__AVAILABLE DATA__.
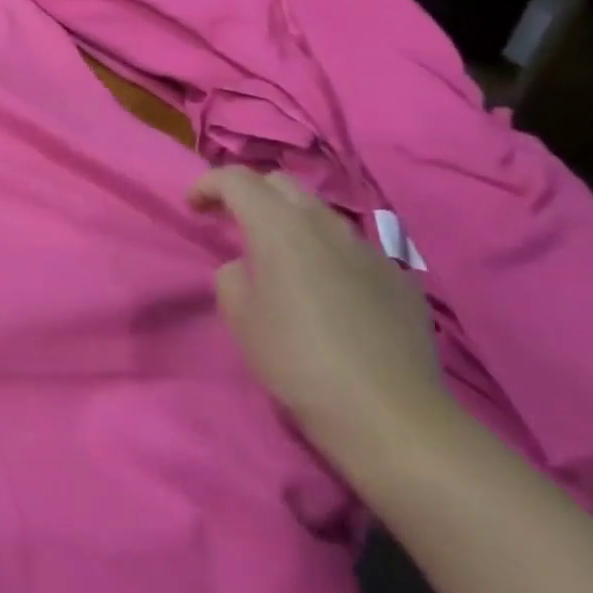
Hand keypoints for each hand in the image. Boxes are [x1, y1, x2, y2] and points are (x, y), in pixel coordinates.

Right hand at [189, 168, 455, 474]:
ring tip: (282, 260)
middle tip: (233, 223)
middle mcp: (325, 224)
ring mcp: (369, 249)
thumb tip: (246, 268)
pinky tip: (329, 293)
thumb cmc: (296, 359)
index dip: (208, 184)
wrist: (388, 414)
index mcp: (279, 226)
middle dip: (252, 194)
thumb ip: (232, 277)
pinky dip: (329, 255)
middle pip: (281, 184)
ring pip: (321, 215)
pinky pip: (353, 250)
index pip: (237, 179)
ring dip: (293, 224)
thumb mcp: (239, 318)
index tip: (193, 207)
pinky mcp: (399, 278)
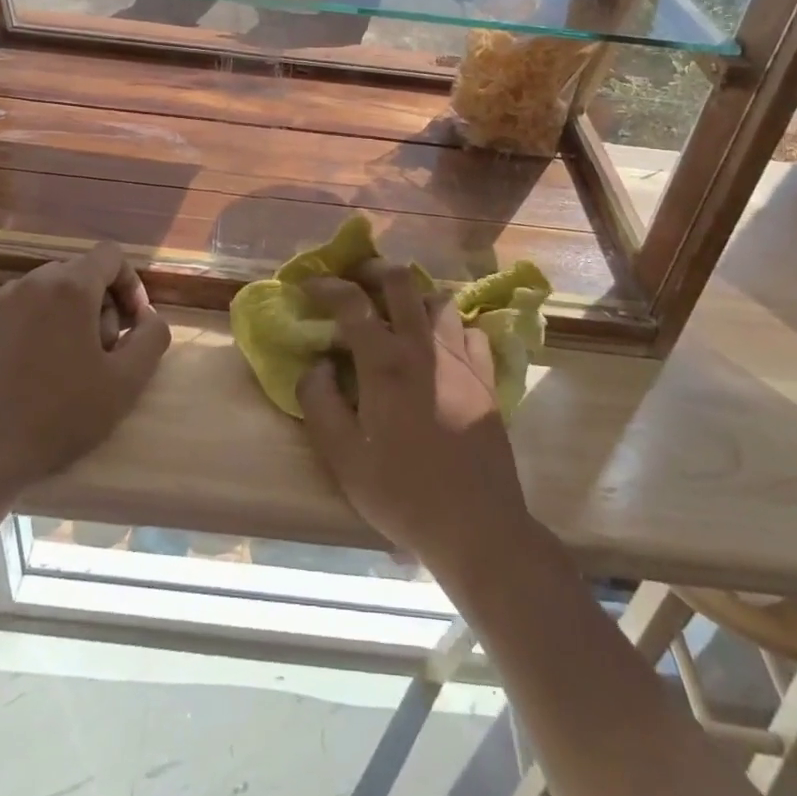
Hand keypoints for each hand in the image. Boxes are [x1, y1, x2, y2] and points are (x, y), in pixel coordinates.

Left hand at [0, 242, 171, 506]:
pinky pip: (17, 310)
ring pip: (47, 292)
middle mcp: (31, 282)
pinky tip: (32, 372)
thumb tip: (148, 317)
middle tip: (103, 353)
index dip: (130, 285)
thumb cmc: (59, 416)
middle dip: (100, 304)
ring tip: (67, 365)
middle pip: (79, 273)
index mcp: (70, 287)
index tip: (133, 326)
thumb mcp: (126, 382)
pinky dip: (36, 327)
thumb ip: (152, 337)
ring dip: (68, 315)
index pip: (110, 256)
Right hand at [297, 265, 534, 580]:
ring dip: (414, 296)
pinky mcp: (486, 378)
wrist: (477, 525)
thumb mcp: (342, 456)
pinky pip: (470, 330)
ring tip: (398, 312)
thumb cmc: (401, 492)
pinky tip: (441, 345)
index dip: (327, 286)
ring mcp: (460, 359)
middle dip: (374, 270)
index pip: (351, 303)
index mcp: (384, 363)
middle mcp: (423, 347)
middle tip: (357, 280)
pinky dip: (451, 326)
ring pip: (439, 300)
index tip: (310, 286)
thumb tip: (316, 364)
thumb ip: (319, 402)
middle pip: (401, 282)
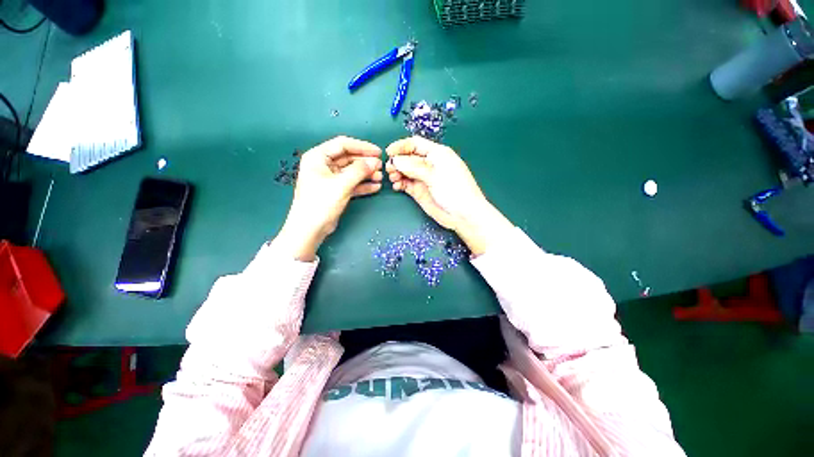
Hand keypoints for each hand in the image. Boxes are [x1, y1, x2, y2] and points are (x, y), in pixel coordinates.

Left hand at [276, 136, 382, 260]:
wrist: (310, 229)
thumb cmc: (321, 203)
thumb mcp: (341, 184)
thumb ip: (359, 171)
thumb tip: (375, 161)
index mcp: (318, 157)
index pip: (342, 144)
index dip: (362, 147)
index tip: (378, 152)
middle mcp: (323, 165)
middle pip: (349, 158)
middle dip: (365, 162)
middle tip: (381, 166)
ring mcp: (330, 179)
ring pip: (352, 172)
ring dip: (366, 174)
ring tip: (380, 177)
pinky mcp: (336, 191)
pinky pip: (352, 184)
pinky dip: (363, 185)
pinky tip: (375, 187)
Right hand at [385, 136, 512, 254]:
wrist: (463, 215)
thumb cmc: (454, 190)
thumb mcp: (434, 174)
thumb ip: (414, 167)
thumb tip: (395, 160)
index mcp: (437, 154)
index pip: (415, 144)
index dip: (401, 146)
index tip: (389, 152)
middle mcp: (429, 164)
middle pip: (408, 157)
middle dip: (397, 161)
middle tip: (390, 169)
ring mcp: (424, 178)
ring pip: (405, 170)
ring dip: (397, 172)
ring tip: (393, 178)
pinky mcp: (420, 191)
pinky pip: (406, 183)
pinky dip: (400, 183)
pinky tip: (397, 186)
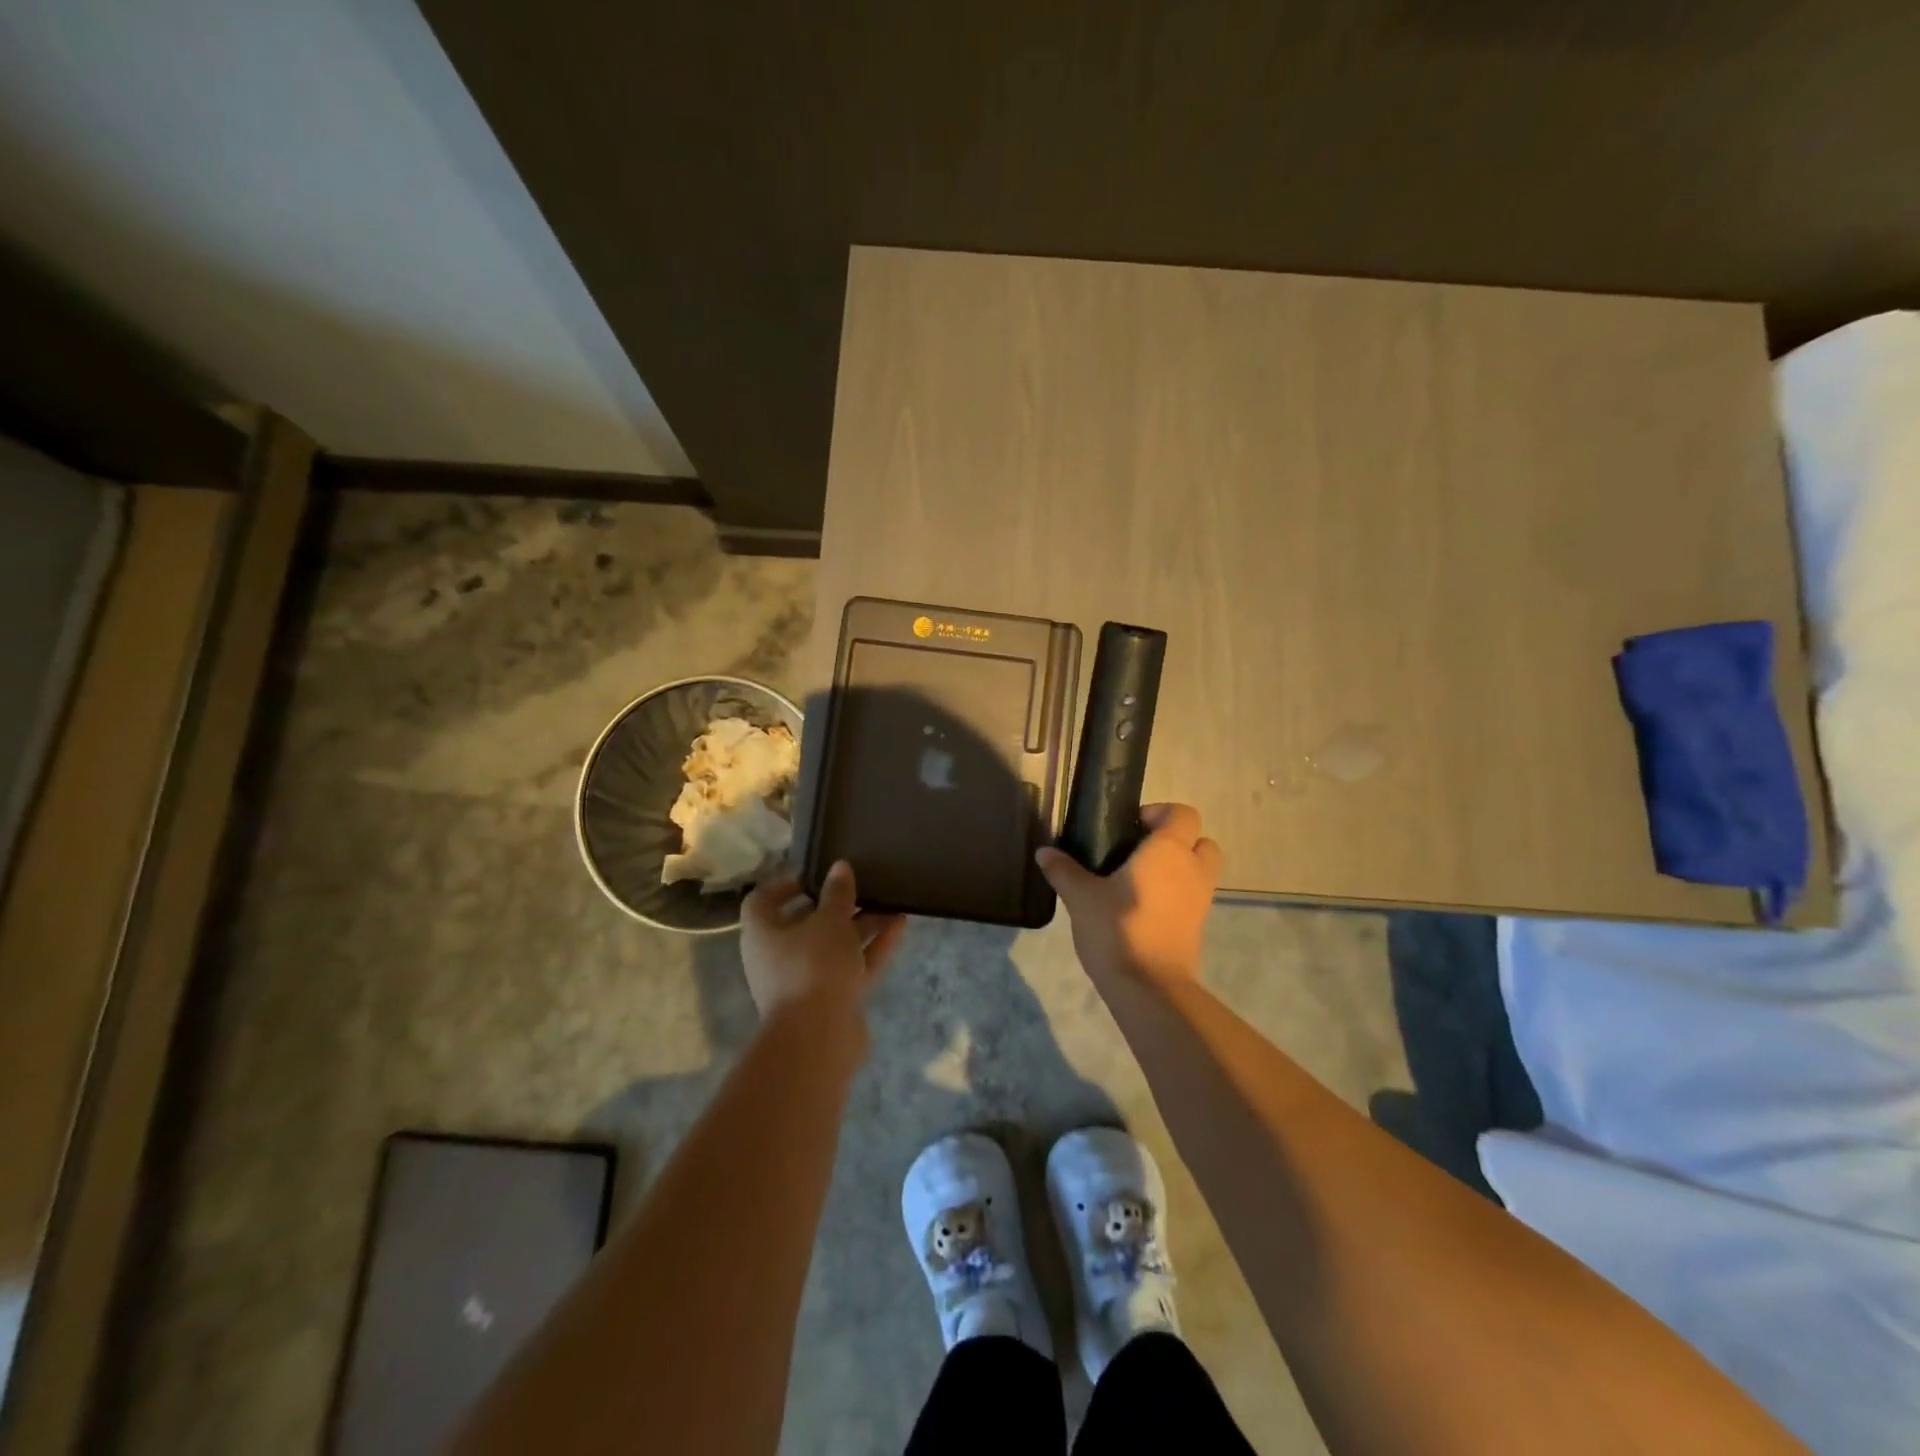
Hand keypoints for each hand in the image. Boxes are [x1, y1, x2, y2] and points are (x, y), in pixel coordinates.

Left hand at [740, 863, 905, 1029]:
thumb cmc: (813, 966)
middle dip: (836, 904)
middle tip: (862, 885)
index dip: (786, 884)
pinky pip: (852, 965)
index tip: (816, 874)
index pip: (763, 901)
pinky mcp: (833, 998)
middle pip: (806, 923)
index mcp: (762, 933)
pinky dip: (873, 946)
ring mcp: (807, 980)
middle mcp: (779, 956)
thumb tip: (840, 867)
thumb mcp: (829, 921)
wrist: (819, 1038)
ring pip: (835, 945)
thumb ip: (837, 893)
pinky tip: (900, 925)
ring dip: (861, 924)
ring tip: (892, 901)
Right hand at [1036, 803, 1220, 985]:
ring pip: (1200, 869)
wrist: (1149, 987)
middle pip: (1201, 840)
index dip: (1159, 813)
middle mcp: (1192, 869)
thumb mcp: (1080, 897)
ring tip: (1138, 879)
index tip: (1129, 827)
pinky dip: (1176, 893)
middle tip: (1139, 851)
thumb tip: (1044, 852)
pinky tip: (1142, 906)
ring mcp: (1200, 899)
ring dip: (1179, 867)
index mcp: (1169, 850)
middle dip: (1176, 840)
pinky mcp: (1198, 926)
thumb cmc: (1117, 928)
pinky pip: (1193, 896)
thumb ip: (1063, 870)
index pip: (1183, 813)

__TASK TO CARRY OUT__. Set down every entry exactly as it appears, but skip the pictures.

__EXPECTED OUTPUT__.
Hand keypoints for each hand in the image. Boxes are [x1, y1, x2, y2] and points are (x, y), in pixel coordinates.

Right hand at [189, 168, 455, 474]:
ring tip: (282, 260)
middle tip: (233, 223)
middle mcp: (325, 224)
ring mcp: (369, 249)
thumb tip: (246, 268)
pinky tip: (329, 293)
thumb cmc: (296, 359)
index dip: (208, 184)
wrist: (388, 414)
index mcp: (279, 226)
middle dip: (252, 194)
thumb ip: (232, 277)
pinky dip: (329, 255)
middle pip: (281, 184)
ring pip: (321, 215)
pinky pip: (353, 250)
index pip: (237, 179)
ring dip: (293, 224)
thumb mcp: (239, 318)
index tip: (193, 207)
pinky mcp: (399, 278)
Hand keypoints for each hand in the image. Boxes are [x1, y1, x2, y2] and points are (x, y), in pixel coordinates.

Left hand at [0, 242, 171, 506]:
pinky pip: (17, 310)
ring pip: (47, 292)
middle mcp: (31, 282)
pinky tip: (32, 372)
thumb tip: (148, 317)
middle tip: (103, 353)
index dip: (130, 285)
thumb cmc: (59, 416)
middle dip: (100, 304)
ring tip: (67, 365)
middle pip: (79, 273)
index mcp: (70, 287)
index tip: (133, 326)
thumb mcp: (126, 382)
pinky dip: (36, 327)
thumb ip: (152, 337)
ring dip: (68, 315)
index pip: (110, 256)
Right hand at [297, 265, 534, 580]:
ring dip: (414, 296)
pinky mcp: (486, 378)
wrist: (477, 525)
thumb mcp: (342, 456)
pinky pip: (470, 330)
ring tip: (398, 312)
thumb cmc: (401, 492)
pinky tip: (441, 345)
index dip: (327, 286)
ring mcp: (460, 359)
middle dip: (374, 270)
index pip: (351, 303)
index mcp: (384, 363)
middle mcp: (423, 347)
middle tip: (357, 280)
pinky dip: (451, 326)
ring pip: (439, 300)
index tip: (310, 286)
thumb tip: (316, 364)
thumb ip: (319, 402)
middle pip: (401, 282)
Hand keypoints for each hand in the image. Boxes are [x1, y1, x2, y2] and points are (x, y), in pixel coordinates.

Left hand at [276, 136, 382, 260]:
wrist: (310, 229)
thumb cmc: (321, 203)
thumb mcp: (341, 184)
thumb ip: (359, 171)
thumb tip: (375, 161)
index mcp: (318, 157)
index pip: (342, 144)
index dip: (362, 147)
index tip: (378, 152)
middle mcp: (323, 165)
middle pip: (349, 158)
middle dip: (365, 162)
middle tip: (381, 166)
ring mcp: (330, 179)
ring pip: (352, 172)
ring dip: (366, 174)
ring tip: (380, 177)
pinky mcp: (336, 191)
pinky pip: (352, 184)
pinky dip: (363, 185)
pinky tip: (375, 187)
Right hand at [385, 136, 512, 254]:
wrist: (463, 215)
thumb cmc: (454, 190)
thumb mcp: (434, 174)
thumb ip: (414, 167)
thumb tip: (395, 160)
index mcp: (437, 154)
index pip: (415, 144)
index dip: (401, 146)
index tip: (389, 152)
middle mcp: (429, 164)
middle pip: (408, 157)
middle dip: (397, 161)
middle tip: (390, 169)
ring mcp: (424, 178)
ring pip: (405, 170)
ring dip: (397, 172)
ring tip: (393, 178)
pinky mcp: (420, 191)
pinky pip: (406, 183)
pinky dip: (400, 183)
pinky tip: (397, 186)
Hand keypoints for each hand in the image. Boxes are [x1, y1, x2, y2] and points are (x, y), in pixel coordinates.

Left hand at [740, 863, 905, 1029]:
thumb cmc: (813, 966)
middle dip: (836, 904)
middle tip: (862, 885)
index dip: (786, 884)
pinky pip: (852, 965)
index tip: (816, 874)
index pip: (763, 901)
pinky mcp: (833, 998)
middle pip: (806, 923)
index mcp: (762, 933)
pinky dip: (873, 946)
ring mcp: (807, 980)
middle mcp: (779, 956)
thumb tip: (840, 867)
thumb mcp: (829, 921)
wrist: (819, 1038)
ring pip: (835, 945)
thumb ip: (837, 893)
pinky tip: (900, 925)
ring dip: (861, 924)
ring tip: (892, 901)
Right hand at [1036, 803, 1220, 985]:
ring pip: (1200, 869)
wrist: (1149, 987)
middle pip: (1201, 840)
index dip: (1159, 813)
middle mcp: (1192, 869)
thumb mcp: (1080, 897)
ring tip: (1138, 879)
index tip: (1129, 827)
pinky dip: (1176, 893)
middle tip: (1139, 851)
thumb tip: (1044, 852)
pinky tip: (1142, 906)
ring mcp: (1200, 899)
ring dip: (1179, 867)
index mcp: (1169, 850)
middle dip: (1176, 840)
pinky mcp: (1198, 926)
thumb cmc: (1117, 928)
pinky pip: (1193, 896)
thumb ip: (1063, 870)
index pip: (1183, 813)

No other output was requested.